The U.S. Economy’s Slow Return to a 2% Norm
Article originally posted on HERE on September 6, 2023
First half U.S. gross domestic product was a hair over 2%. Inflation expectations are nearly back to 2%. Job growth over last year? You guessed it.
Why it matters: It may not last, but right now, it looks like we’re moving back toward the slow growth environment that preceded the COVID-19 crisis, something we used to call the “2% world.”
Driving the news: A flurry of decent economic data last week — all of which seemed to point toward slowing inflation and growth.
- The cherry on top was Friday’s jobs report for August, which showed the employment picture developing in a way that is perfectly in line with the best-case scenario for the economy after last year’s rate hike surge.
- Employment continued to expand, but the pace of that growth was markedly slower: Annual job growth was just 2% — it averaged more than 4% in 2022. That should continue to help ease inflation.
The big picture: This is another way of saying the Federal Reserve seems very close to pulling off the so-called soft landing of the economy that so many have hoped for.

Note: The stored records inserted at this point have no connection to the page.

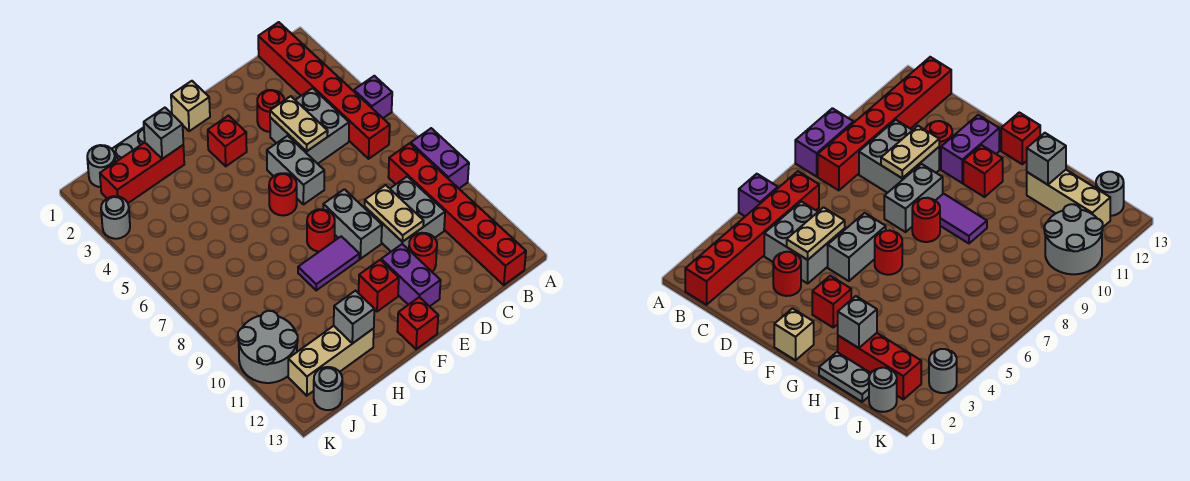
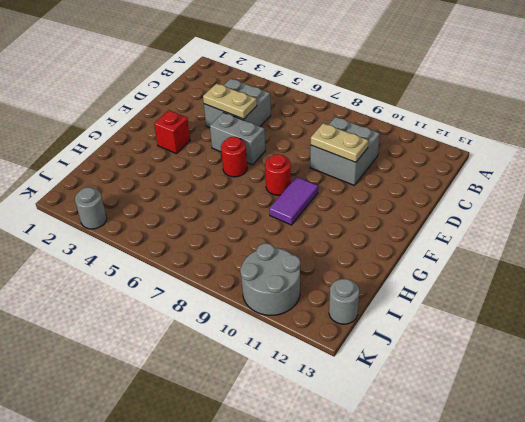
none -> purple brick A5 level 1
none -> purple brick A8:A9 level 1
none -> red brick B1:B6 level 1

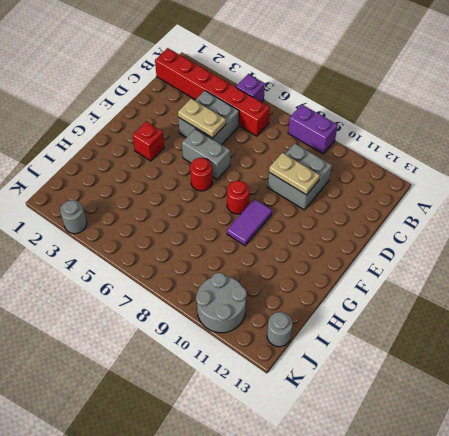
none -> red brick B8:B13 level 1
none -> red round brick D3 level 1
none -> red round brick D11 level 1

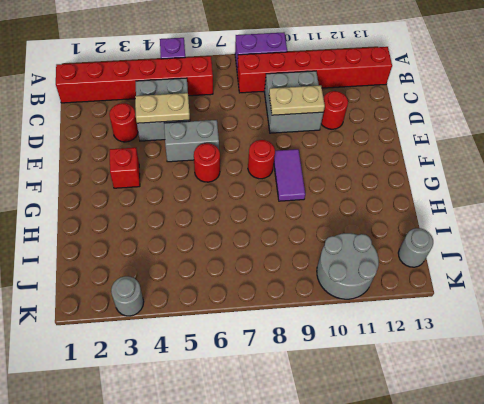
none -> grey brick E8:E9 level 1
none -> purple brick E11:E12 level 1
none -> tan brick F1 level 1

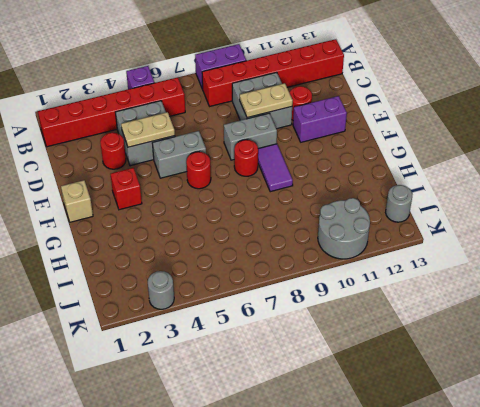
none -> red brick F11 level 1
none -> red brick F13 level 1
none -> grey plate H1:I1 level 1

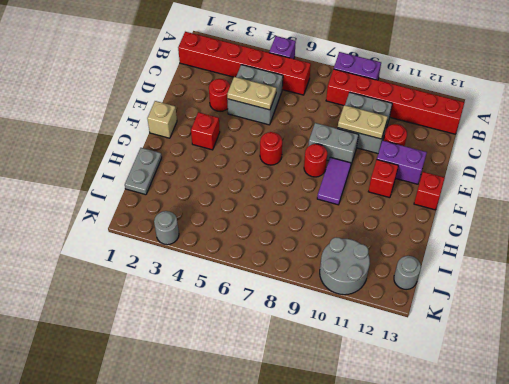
none -> grey brick E5:E6 level 1
none -> red brick H2:J2 level 1
none -> tan brick H12:J12 level 1

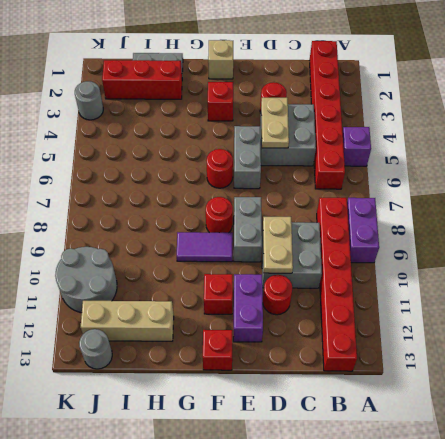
none -> grey round brick J1 level 1
none -> grey brick H2 level 2
none -> grey brick H12 level 2

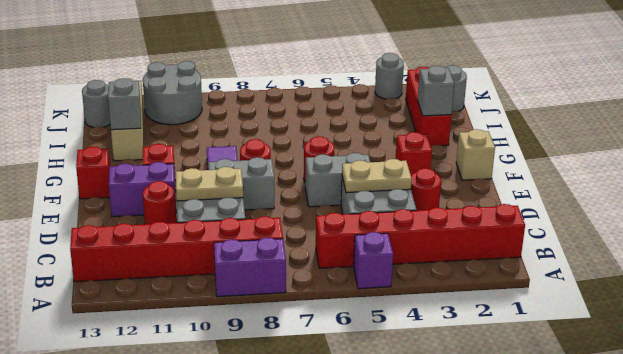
none -> grey plate H1:I1 level 1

Between the lines: This would be a great outcome for the stock market, which has gotten a lift lately from the idea that the Fed might not have to hike interest rates anymore. (They crushed the market in 2022.)
- What’s more, if the Fed can stop easing without a full-on recession, that should help support corporate profits and give the market another reason to rise.
Yes, but: Not everything is turning up 2%.
- For instance — long-term U.S. government bond yields, also known as interest rates — continue to hover above 4%, higher than the 2%-ish level where they sat for most of the decade before COVID hit.
But, but, but: Market-based readings of inflation expectations continue to come back to earth after flaring up during the post-COVID breakout of price pressures.
- It’s one of the clearest indications that some of the world’s most sophisticated investors — these inflation expectations are based on bond market prices — expect a return of the low inflation environment that characterized the pre-COVID before times.
The bottom line: Bond yields basically reflect expectations about growth and inflation — and growth is already at 2%.
- That suggests the markets think it will take some time for the Fed to slowly guide inflation back to its target. Which, of course, is 2%.